Thermoelectric Properties and Thermal Stability of Nanostructured Thermoelectric Materials on the Basis of PbTe, GeTe, and SiGe

Abstract

We have developed compositions and methods for obtaining effective medium-temperature nanostructured thermoelectric materials (TEMs): PbTe (doped by 0.2 wt % PbI2, 0.3 wt % Ni), GeTe (doped by 7.4 wt % Bi), high-temperature Si0.8Ge0.2 (doped by 1.7 wt % P) and Si0.8Ge0.2 (doped by 0.5 wt % B). Using scanning electron microscopy, the composition and structure of the materials are studied. The temperature dependence of the electrical conductivity and thermoelectric power of TEMs are explored. The thermal conductivity of TEMs are studied by the absolute stationary method. The components of thermal conductivity are determined. A decrease in thermal conductivity in nanostructured materials by 10–15% in comparison with the usual structure due to phonon heat transfer has been found. The obtained data are used to calculate the thermoelectric figure of merit (Z) and parameter ZТ. For nanostructured TEMs based on PbTe, GeTe, and n-type Si0.8Ge0.2, the temperature dependences of specific heat have been studied for the first time using differential scanning calorimetry (DSC).
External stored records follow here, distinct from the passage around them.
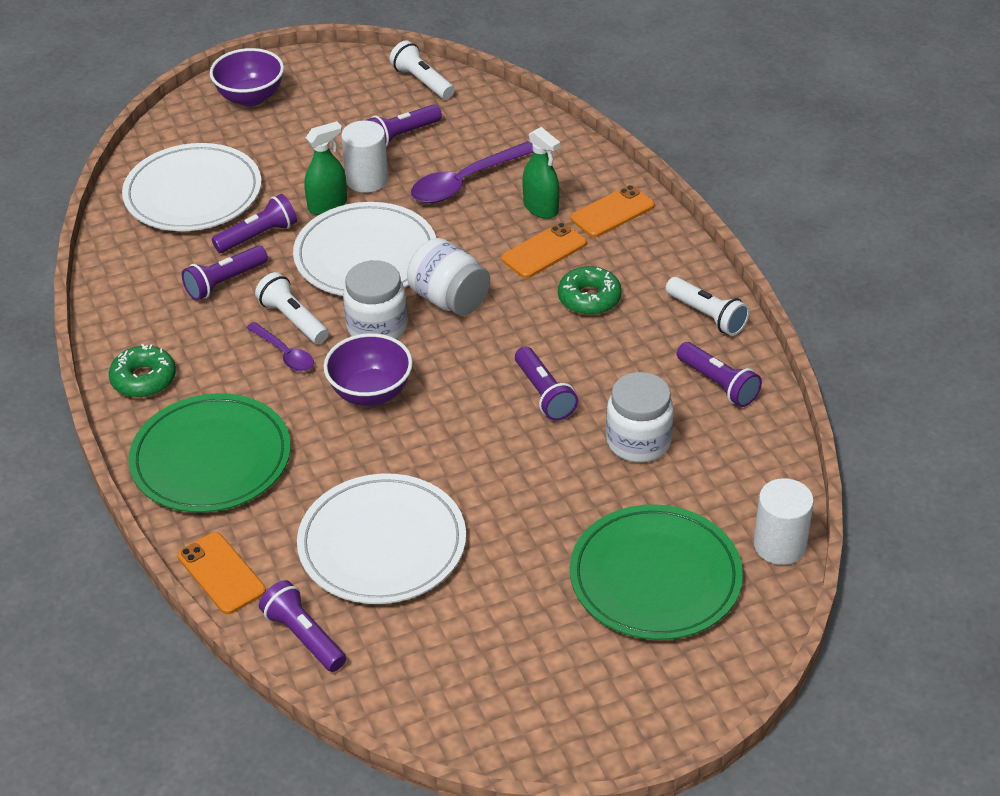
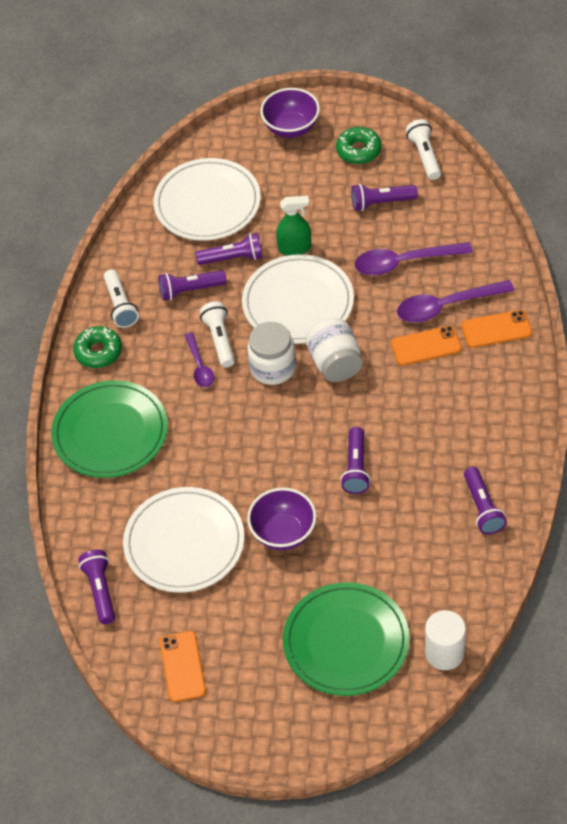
camera: 30 degrees right, 10 degrees up
orange phone [178,532,266,614] -> orange phone moved to [160,631,206,702]
purple bowl [324,333,413,406] -> purple bowl moved to [247,487,317,550]
white cylinder [341,120,388,193] -> none
green spray bottle [522,127,560,219] -> purple spoon [397,280,514,323]
green donut [558,266,622,315] -> green donut moved to [336,127,382,164]
white jar [606,372,674,463] -> none
white flashlight [666,277,750,336] -> white flashlight moved to [104,269,139,328]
With the help of repeated DSC measurements, it has been found that nanostructured TEMs are thermally stable in the working temperature ranges. Thermogravimetric analysis is carried out and temperatures are determined at which a significant TEM sublimation occurs. The ranges of operating temperatures at which the investigated TEMs have the maximum efficiency and thermal stability have been determined. This is urgent in modeling multisectional thermoelements operating in a wide temperature range.